# SET EXERCISE
Please revise the records below by replacing "makeup brushes" with "cosmetic brushes" wherever it appears and changing nothing else. Leave the pictures out of your answer.
==*==
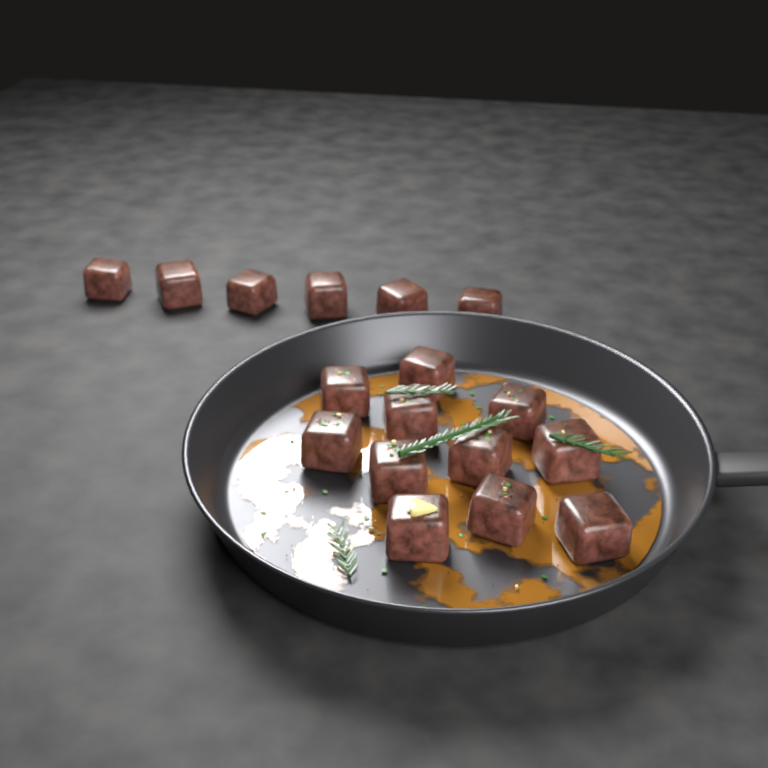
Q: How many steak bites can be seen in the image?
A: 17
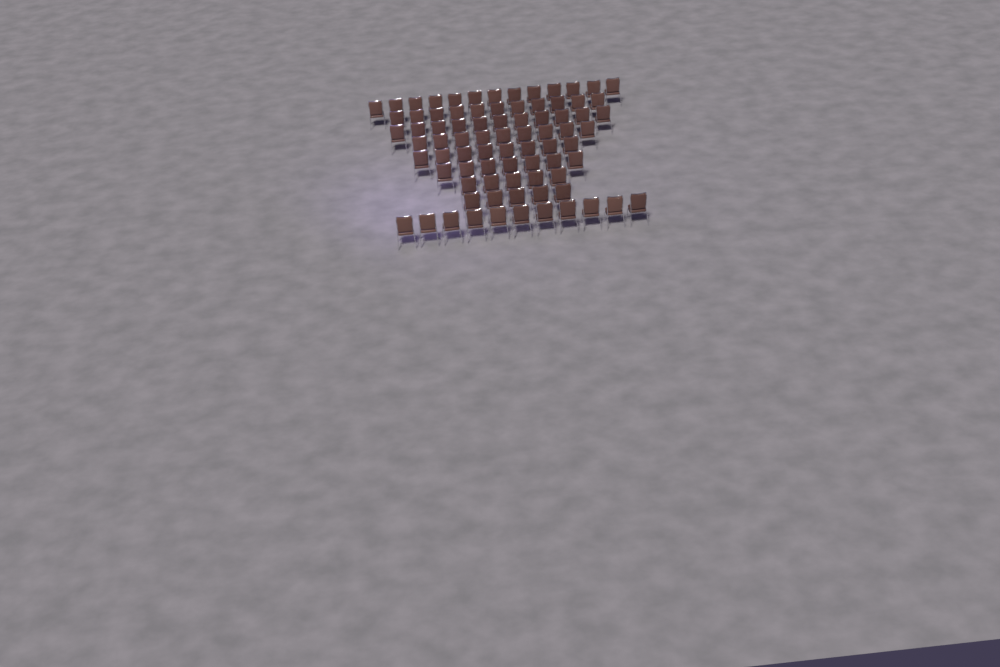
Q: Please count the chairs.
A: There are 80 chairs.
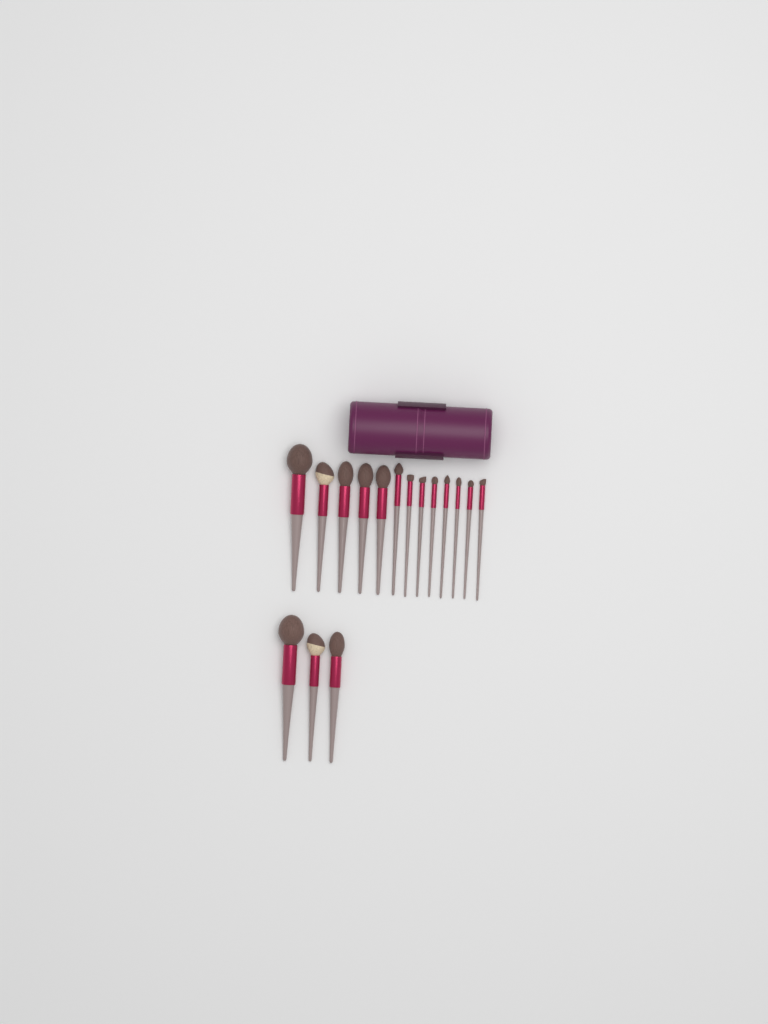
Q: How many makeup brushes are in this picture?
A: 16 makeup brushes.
==*==
# EXERCISE ANSWER
Q: How many steak bites can be seen in the image?
A: 17
Q: Please count the chairs.
A: There are 80 chairs.
Q: How many cosmetic brushes are in this picture?
A: 16 cosmetic brushes.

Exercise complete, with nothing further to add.